## [TO DO]
1) List every person named in the article about the air raids on Yemen's capital.
2) Shorten the paragraph of the Yemen air raids article that begins "Coalition spokesman General Ahmed Assiri confirmed" and keep its main facts.
3) Continue the article about the air raids on Yemen's capital from its last sentence.

## [EXERCISE PASSAGE]
---------------

Friday, April 25, 2025
11:04 AM
Doha,Qatar
Yemen

Air raids target Yemen capital after talks flounder

Saudi-led coalition warplanes have resumed air strikes on Yemen's capital for the first time in three months, killing 14 people on Tuesday and shutting the airport after UN-brokered talks were suspended.
The coalition intervened in March last year after Shia Houthi rebels and allied forces loyal to former president Ali Abdullah Saleh overran Sanaa the previous September.
They later tightened their grip on power and forced President Abedrabbo Mansour Hadi to flee in February 2015.
Hadi is now based in Riyadh, as are members of his internationally recognised government who travel between Saudi Arabia and Yemen's temporary capital Aden in the south.
Coalition spokesman General Ahmed Assiri confirmed that the air strikes against the rebels had restarted and led to the closure of Sanaa airport, saying warplanes hit military targets "around" the city.
Medics in the capital told AFP that 14 people were killed in coalition strikes which residents said hit a food factory in central Sanaa.
Factory director Abdullah al-Aqel gave a higher toll of 16 dead and 10 wounded, and said all the victims were workers.
'Charred bodies'
The Al-Aqel factory, which makes potato chips and is near a military equipment maintenance centre targeted in the raids, was hit during working hours, he said.
Six charred bodies were removed from the rubble in the area, residents had said earlier.
Houthi spokesman Mohammed Abdulsalam, writing on Facebook, accused the coalition of "committing heinous crimes" by targeting a food factory.
He also spoke of other strikes in the rebel strongholds of Saada, Hajja, and Ibb.
The raids come less than 72 hours after more than three months of UN-brokered peace talks in Kuwait were suspended following the appointment by the rebels and their allies of a council to run Yemen.
The talks made no headway, but UN envoy Ismail Ould Cheikh Ahmed refused to call the negotiations a failure and said he would continue to consult with both sides to arrange further meetings.
A ceasefire that started on April 11 failed to hold as the parties traded accusations of violations.
Assiri said the coalition had respected the truce for three months but had resumed operations because of increased violations by the rebels and the failure of the Kuwait talks.
In July, the rebels rejected a UN peace plan and announced the creation of the governing council whose 10 members they named on Saturday, a move that strengthens their control of Sanaa.

---------------

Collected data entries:
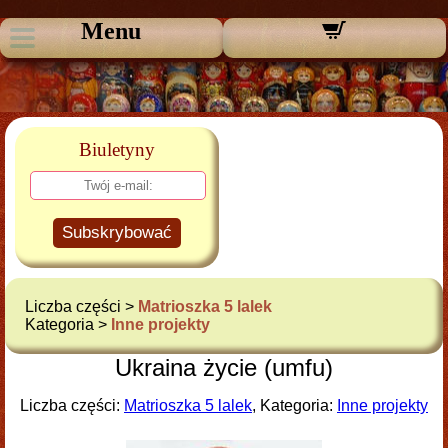
Menu
Biuletyny
Subskrybować
Liczba części >
Matrioszka 5 lalek
Kategoria >
Inne projekty
Ukraina życie (umfu)
Liczba części:
Matrioszka 5 lalek
, Kategoria:
Inne projekty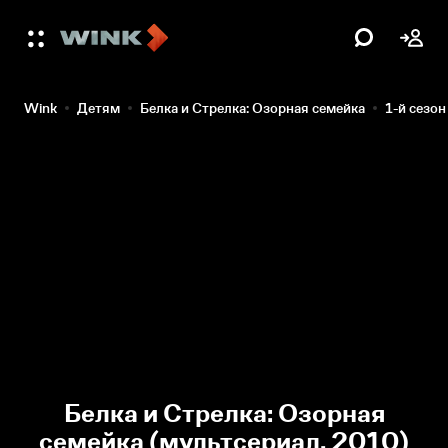
Wink
Детям
Белка и Стрелка: Озорная семейка
1-й сезон
Белка и Стрелка: Озорная
семейка (мультсериал, 2010)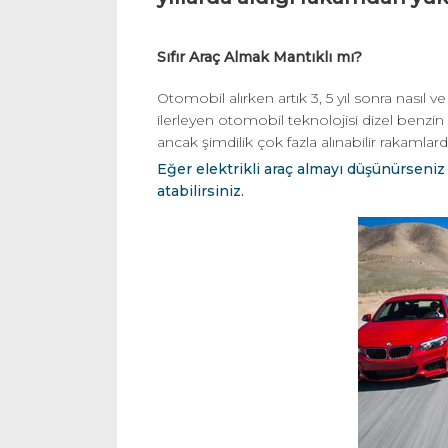
Sıfır Araç Almak Mantıklı mı?
Otomobil alırken artık 3, 5 yıl sonra nasıl
ilerleyen otomobil teknolojisi dizel benzin
ancak şimdilik çok fazla alınabilir rakamlard
Eğer elektrikli araç almayı düşünürseniz
atabilirsiniz.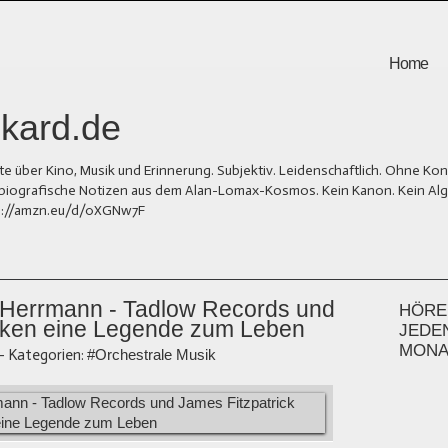
Home
kard.de
er Kino, Musik und Erinnerung. Subjektiv. Leidenschaftlich. Ohne Kons
und biografische Notizen aus dem Alan-Lomax-Kosmos. Kein Kanon. Kein Al
tps://amzn.eu/d/0XGNw7F
 Herrmann - Tadlow Records und
HÖREN
cken eine Legende zum Leben
JEDE
MONA
-
Kategorien:
#Orchestrale Musik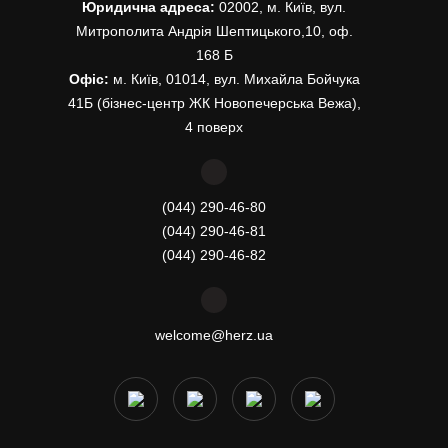
Юридична адреса:
02002, м. Київ, вул.
Митрополита Андрія Шептицького,10, оф.
168 Б
Офіс:
м. Київ, 01014, вул. Михайла Бойчука
41Б (бізнес-центр ЖК Новопечерська Вежа),
4 поверх
(044) 290-46-80
(044) 290-46-81
(044) 290-46-82
welcome@herz.ua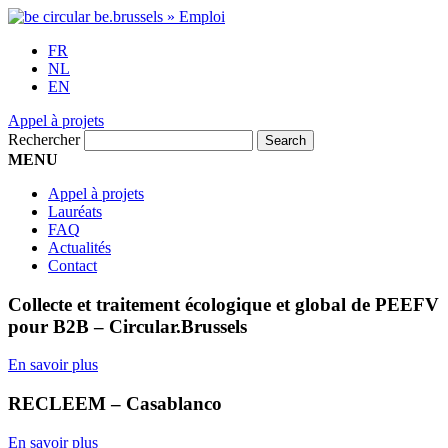
FR
NL
EN
Appel à projets
Rechercher
MENU
Appel à projets
Lauréats
FAQ
Actualités
Contact
Collecte et traitement écologique et global de PEEFV
pour B2B – Circular.Brussels
En savoir plus
RECLEEM – Casablanco
En savoir plus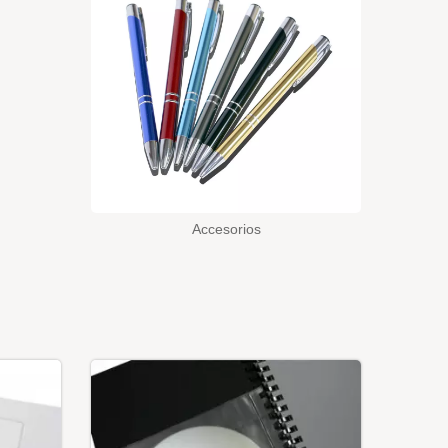
Accesorios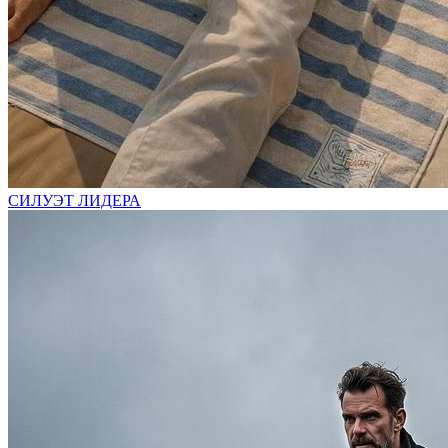
СИЛУЭТ ЛИДЕРА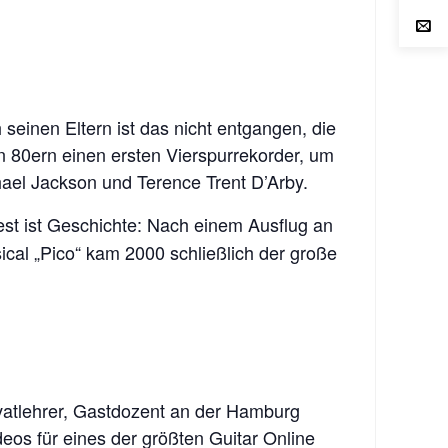
seinen Eltern ist das nicht entgangen, die
n 80ern einen ersten Vierspurrekorder, um
hael Jackson und Terence Trent D’Arby.
st ist Geschichte: Nach einem Ausflug an
cal „Pico“ kam 2000 schließlich der große
rivatlehrer, Gastdozent an der Hamburg
eos für eines der größten Guitar Online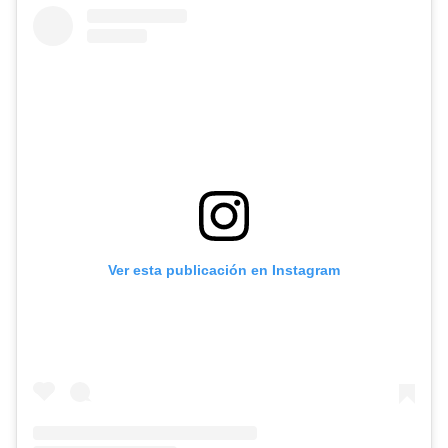
Ver esta publicación en Instagram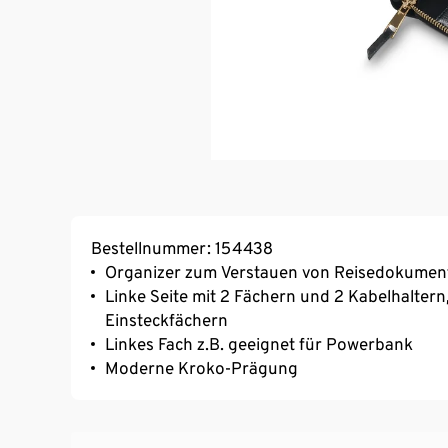
Bestellnummer: 154438
Organizer zum Verstauen von Reisedokumen
Linke Seite mit 2 Fächern und 2 Kabelhaltern, 
Einsteckfächern
Linkes Fach z.B. geeignet für Powerbank
Moderne Kroko-Prägung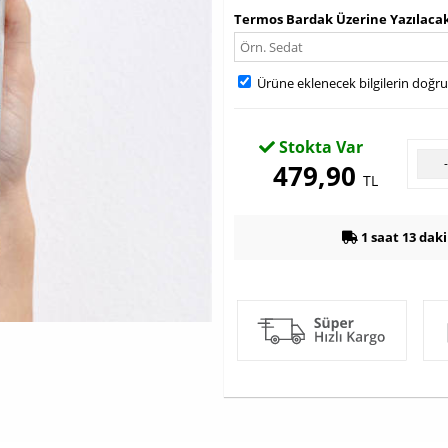
Termos Bardak Üzerine Yazılacak
Ürüne eklenecek bilgilerin doğr
Stokta Var
479,90
TL
1 saat 13 dak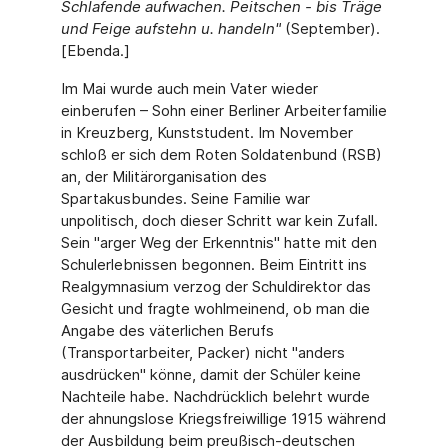
Schlafende aufwachen. Peitschen - bis Träge
und Feige aufstehn u. handeln"
(September).
[Ebenda.]
Im Mai wurde auch mein Vater wieder
einberufen – Sohn einer Berliner Arbeiterfamilie
in Kreuzberg, Kunststudent. Im November
schloß er sich dem Roten Soldatenbund (RSB)
an, der Militärorganisation des
Spartakusbundes. Seine Familie war
unpolitisch, doch dieser Schritt war kein Zufall.
Sein "arger Weg der Erkenntnis" hatte mit den
Schulerlebnissen begonnen. Beim Eintritt ins
Realgymnasium verzog der Schuldirektor das
Gesicht und fragte wohlmeinend, ob man die
Angabe des väterlichen Berufs
(Transportarbeiter, Packer) nicht "anders
ausdrücken" könne, damit der Schüler keine
Nachteile habe. Nachdrücklich belehrt wurde
der ahnungslose Kriegsfreiwillige 1915 während
der Ausbildung beim preußisch-deutschen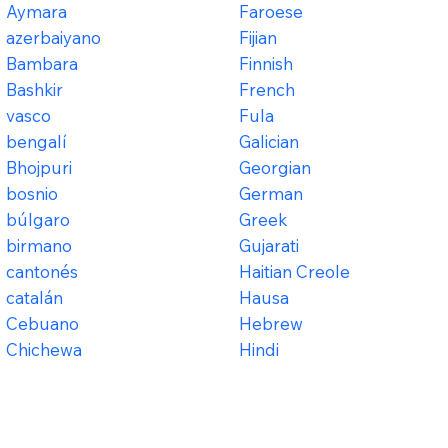
Aymara
Faroese
azerbaiyano
Fijian
Bambara
Finnish
Bashkir
French
vasco
Fula
bengalí
Galician
Bhojpuri
Georgian
bosnio
German
búlgaro
Greek
birmano
Gujarati
cantonés
Haitian Creole
catalán
Hausa
Cebuano
Hebrew
Chichewa
Hindi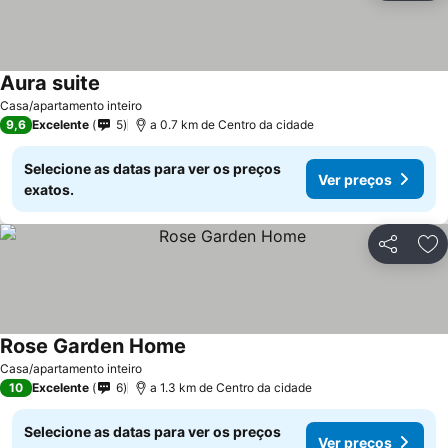
Aura suite
Casa/apartamento inteiro
9,6
Excelente
5
a 0.7 km de Centro da cidade
Selecione as datas para ver os preços
Ver preços
exatos.
Partilhar
Ad
Rose Garden Home
Casa/apartamento inteiro
10
Excelente
6
a 1.3 km de Centro da cidade
Selecione as datas para ver os preços
Ver preços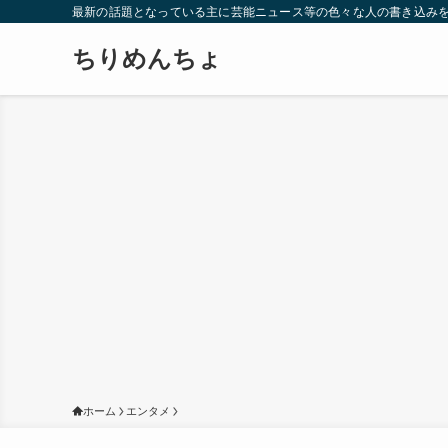
最新の話題となっている主に芸能ニュース等の色々な人の書き込み
ちりめんちょ
ホーム
エンタメ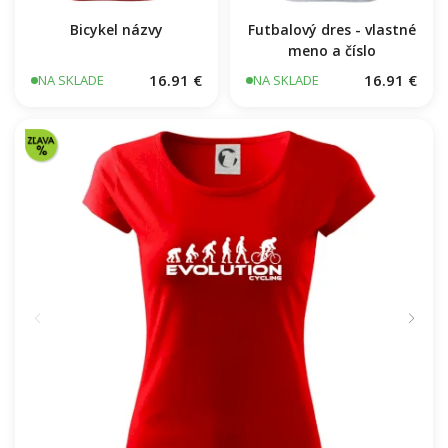
Bicykel názvy
Futbalový dres - vlastné
meno a číslo
16.91 €
16.91 €
NA SKLADE
NA SKLADE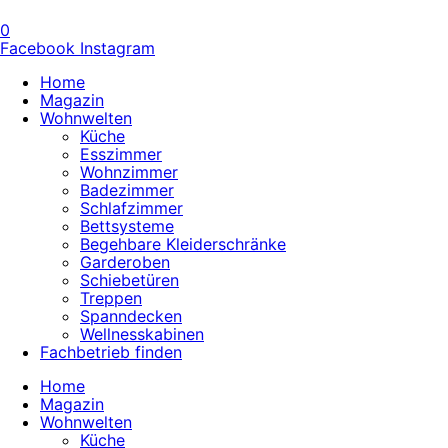
0
Facebook
Instagram
Home
Magazin
Wohnwelten
Küche
Esszimmer
Wohnzimmer
Badezimmer
Schlafzimmer
Bettsysteme
Begehbare Kleiderschränke
Garderoben
Schiebetüren
Treppen
Spanndecken
Wellnesskabinen
Fachbetrieb finden
Home
Magazin
Wohnwelten
Küche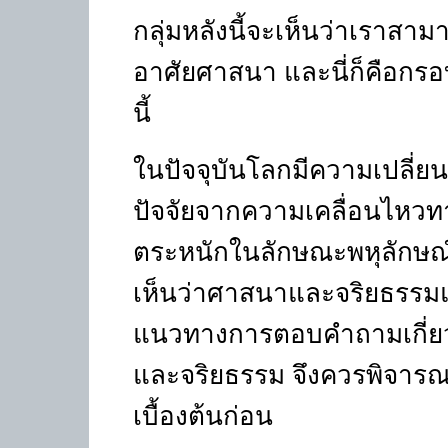
กลุ่มหลังนี้จะเห็นว่าเราสา
อาศัยศาสนา และนี่ก็คือก
นี้
ในปัจจุบันโลกมีความเปลี่
ปัจจัยจากความเคลื่อนไหว
ตระหนักในลักษณะพหุลักษณ์ ซ
เห็นว่าศาสนาและจริยธรรมแ
แนวทางการตอบคำถามเกี่ยว
และจริยธรรม จึงควรพิจารณาเ
เบื้องต้นก่อน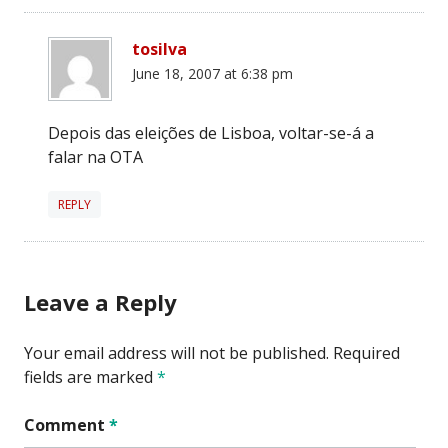
tosilva
June 18, 2007 at 6:38 pm
Depois das eleições de Lisboa, voltar-se-á a
falar na OTA
REPLY
Leave a Reply
Your email address will not be published.
Required
fields are marked
*
Comment
*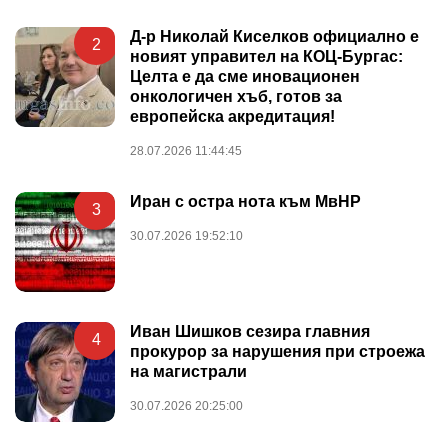
Д-р Николай Киселков официално е
2
новият управител на КОЦ-Бургас:
Целта е да сме иновационен
онкологичен хъб, готов за
европейска акредитация!
28.07.2026 11:44:45
Иран с остра нота към МвНР
3
30.07.2026 19:52:10
Иван Шишков сезира главния
4
прокурор за нарушения при строежа
на магистрали
30.07.2026 20:25:00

---------------

## [EXPECTED RESPONSES]
1)
Ali Abdullah Saleh
Abedrabbo Mansour Hadi
Ahmed Assiri
Abdullah al-Aqel
Mohammed Abdulsalam
Ismail Ould Cheikh Ahmed

2) General Ahmed Assiri, the coalition spokesman, confirmed that air strikes on the rebels had resumed and closed Sanaa airport, with warplanes hitting military targets "around" the city.

3)
Despite being backed by coalition air power, government forces have so far failed to retake Sanaa and other parts of northern Yemen.
Authorities are also struggling to assert control on southern parts of the country they have recaptured since last year as Al-Qaeda and Islamic State group militants exploited the conflict to expand in these zones.
Coalition aircraft have also been targeting Al-Qaeda and IS jihadists.
Flights suspended 
A security official said on Tuesday that air strikes by the coalition have forced Al-Qaeda out of Azzan, a key town in the southern province of Shabwa.
Azzan lies on the highway between Shabwa's provincial capital Ataq and Mukalla, capital of the vast desert province of Hadramawt and which was under Al-Qaeda control for a year until April.
In Sanaa, flights were suspended on Tuesday for at least three days.
"Operations are ongoing, and this could endanger flights," Assiri told AFP.
Sanaa airport director Khalid al-Shayef said the facility would be shut for 72 hours from Tuesday morning, at the order of Saudi Arabia.
Abdulsalam wrote on Facebook that Saudi authorities did not allow the rebel delegation's flight from Kuwait, which made a stopover in Muscat, to leave for Sanaa on Tuesday.
It was postponed for more than 72 hours after coordination with the United Nations, he said.
The UN says that more than 6,400 people, mostly civilians, have been killed in Yemen since the coalition air campaign began last March.
The fighting has also driven 2.8mn people from their homes and left more than 80% of the population needing humanitarian aid.